We are starting to make it simpler to call Python libraries from Matlab. We did this for the HDR simulations isethdrsensor. In that case, it enabled running neural networks trained with PyTorch. We expect that there will be more cases in which we incorporate Python libraries with ISETCam calculations. This repository is intended to document a general approach and to make it easy to call some obvious libraries. (OpenCV ...?)
We recommend Miniconda installation on the Mac. Here are installation suggestions
-
Download the miniconda installer. There is both an Apple Silicon version and an Intel version. Here is the link to the Miniconda installer
-
After miniconda installation, update conda using this command
conda update -n base -c defaults conda
- We are using the py39 version. Set that environment using the conda command
conda create -n py39 python=3.9
- Activate the environment with this version of python
conda activate py39
You will then have a py39 environment activated as a python environment, which you can see in the terminal window (zsh). That is the environment we will call from MATLAB.

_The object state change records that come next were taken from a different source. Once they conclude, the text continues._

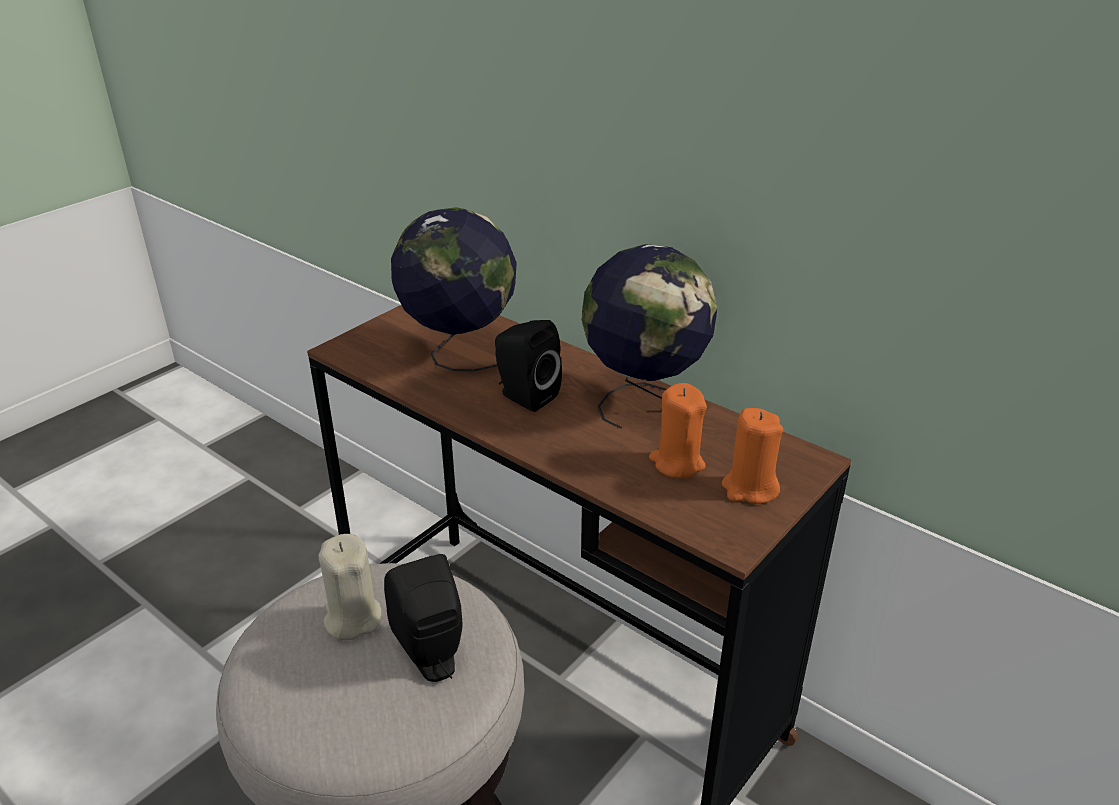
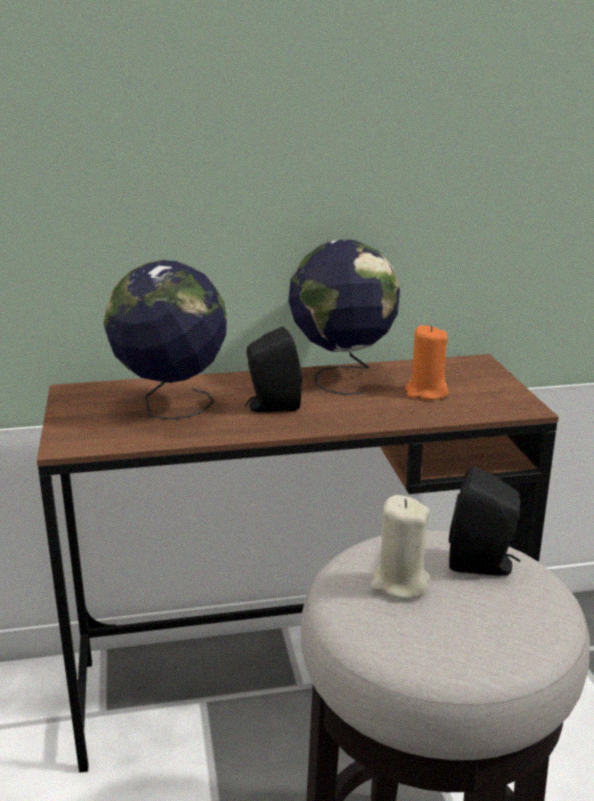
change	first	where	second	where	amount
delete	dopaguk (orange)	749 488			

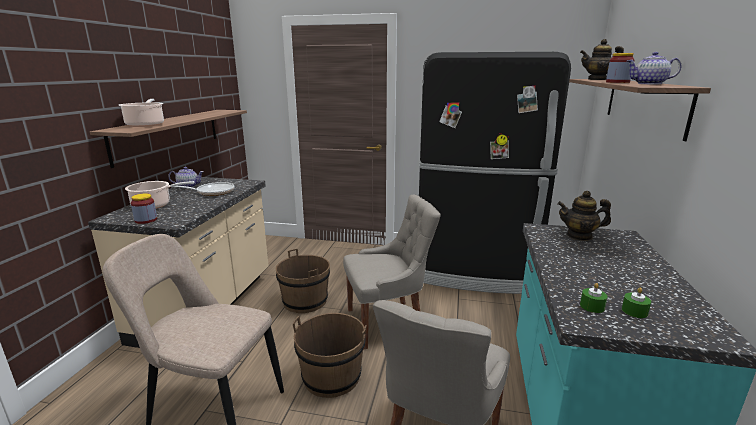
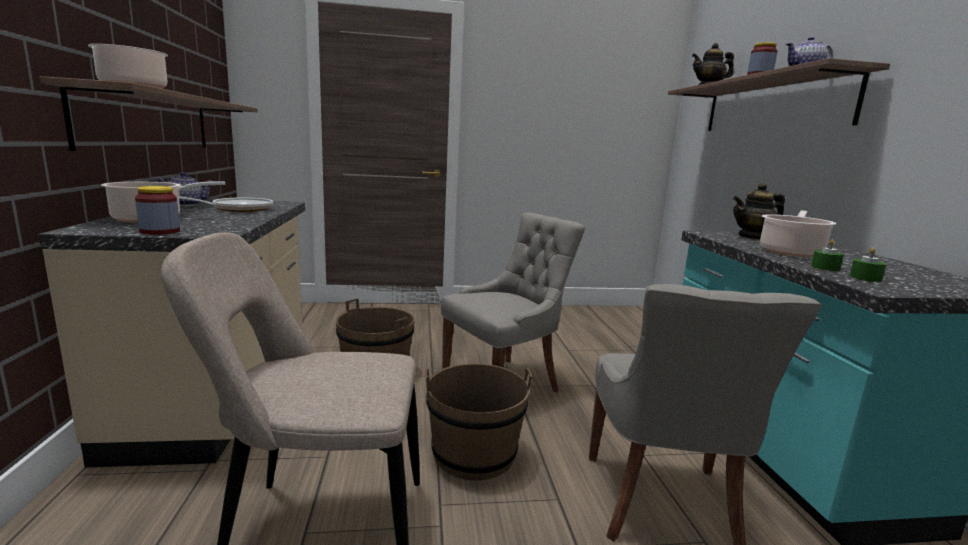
change	first	where	second	where	amount
delete	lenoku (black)	475 271			
insert			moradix	791 251	
move	dopaguk (green)	634 311		825 268	

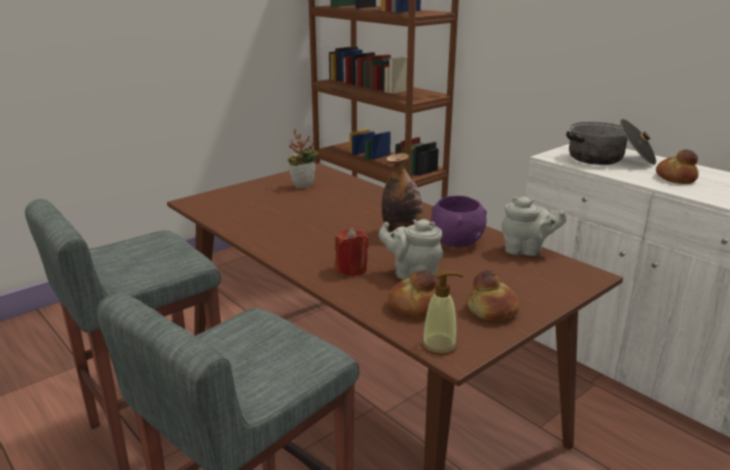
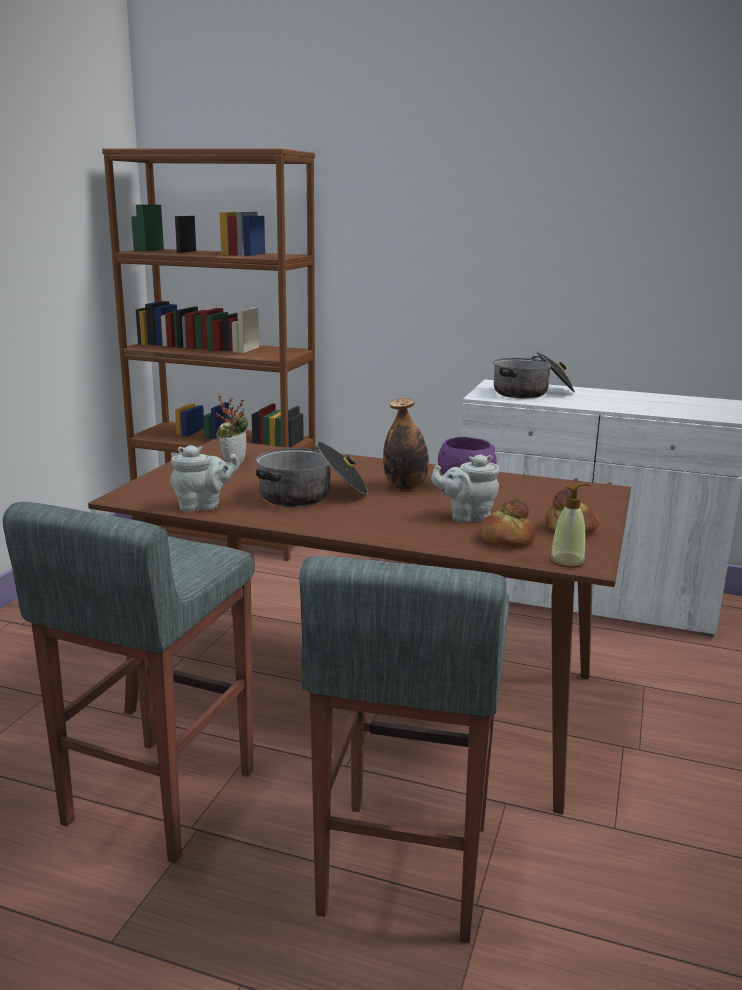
change	first	where	second	where	amount
delete	dopaguk (red)	351 269			
delete	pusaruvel	676 178			
insert			moradix	312 495	
move	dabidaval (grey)	526 251		203 506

Our first example was using neural network ONXX files in the isethdrsensor repository. See that repository for the full instructions.
The principles are here:
To run your code, you probably need to have your environment include some libraries. We suppose that each project will have a requirements.txt file, or something like it. For the isethdrsensor repository, we placed the file in utility/python/requirements.txt. We changed into that directory and ran
pip install -r requirements.txt
That installed the necessary libraries.
(Sonoma version of the MacOS)
Matlab manages an interface to Python, which they create using the pyenv command.
pyenv('Version','/opt/miniconda3/envs/py39/bin/python');
For example, try running
result = py.list([1, 2, 6]);
The isethdrsensor repository implemented the (Python) neural network call using this function: isetDemosaicNN
It is not awful, but it is a bit complicated. Have a look. This repository aims to keep hacking at the incorporation and making it simpler, both for ONXX files and other libraries.